Be Berlin

24 09 2010

So I’m here, wow! Berlin in the autumn. Always a very cool place to be, no matter what the weather or occasion. The city’s marketing slogan – Be Berlin – helps make it almost feel like home again: I will spend the weekend getting reacquainted with the metropole I left six years ago, and getting nostalgic.

It’s been nearly 21 years since the Berlin Wall fell, and we are just a week shy of a united Germany’s 20th birthday. I still get the shivers when I walk through the Brandenburg Gate, more than a decade and a half after my first crossing from west to east – as a young and open-mouthed Cold War capitalist kid in awe of what all this really meant. For so many years the gate had stood beyond a threatening concrete wall and a bunch of mean looking communist soldiers with their fingers on the trigger. The wall and the soldiers are long gone, communism has been replaced by a free market, and I skate through the gate at least once a year. Who would have thought? And that feeling – like this is history in the making – it’s still there every time.

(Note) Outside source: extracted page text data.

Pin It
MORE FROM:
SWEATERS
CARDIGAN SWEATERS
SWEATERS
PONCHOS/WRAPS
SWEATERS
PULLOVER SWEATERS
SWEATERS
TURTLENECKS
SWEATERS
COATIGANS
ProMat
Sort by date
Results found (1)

The Brandenburg Gate at sunset on marathon day.

The marathon route is a great sightseeing tour of what is currently probably the most hip and exciting city in the world. It is flat and it is fast. We start with Victory column in our sights, fly past all of the new and old architecture that houses the German seat of government, head down to the colorful culture of Kreuzberg, sweep through Schöneberg past the place where John F. Kennedy proclaimed himself a Berliner, hook around through the rich part of town and back past the consumer temples at SonyCenter into East Berlin again to speed to a finish along the beautifully restored museums of Unter den Linden.

The crowning moment comes last, as it should, when our legs are about to give way and our brains are producing endorphins like it’s the end of the world. The Brandenburg Gate comes into view at the end of a long tunnel – black having crept into our peripheral vision – and that last kilometer is the longest kilometer since the beginning of time. Once through the arch and with the fuel tank on empty, we sprint to the finish line on fumes and adrenaline alone. The cheering crowd gives us just enough energy to smile for the cameras.

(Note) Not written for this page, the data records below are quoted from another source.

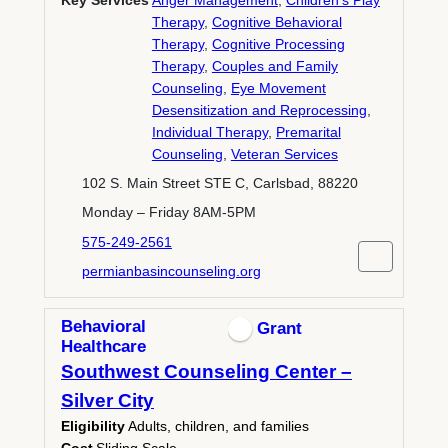
Key Services
Anger Management
,
Children's Play
Therapy
,
Cognitive Behavioral
Therapy
,
Cognitive Processing
Therapy
,
Couples and Family
Counseling
,
Eye Movement
Desensitization and Reprocessing
,
Individual Therapy
,
Premarital
Counseling
,
Veteran Services
102 S. Main Street STE C, Carlsbad, 88220
Monday – Friday 8AM-5PM
575-249-2561
permianbasincounseling.org
Behavioral
Grant
Healthcare
Southwest Counseling Center –
Silver City
Eligibility
Adults, children, and families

Weep now. There will be no time for that tomorrow.

A year ago I was nursing a physical injury, and just watching the 50,000 athletes take to the streets inflicted an emotional one, too. I couldn’t bring myself go to the finish area to see the triumphant gladiators sail to a personal best or celebrate the wonder of just being alive. It was just too painful not to be one of them.

This year (barring a freak accident or food poisoning in the next 36 hours) I am back among the living, breathing mob of ascetics and health nuts, sadomasochists and fitness freaks, all seemingly immune to pain and fear of failure, every single one of them outfitted with a God-given will of iron.

Aside from the iron will, none of the rest of those words apply here. I am just another amateur, one of thousands, millions even, who’s found a way to feel free and stay healthy as I move into the prime of my life (40 is the new 30, remember?). I don’t do running, I skate. And that is what I will do tomorrow, rain or shine, through the streets of Berlin.

And I will own those streets. I will be Berlin.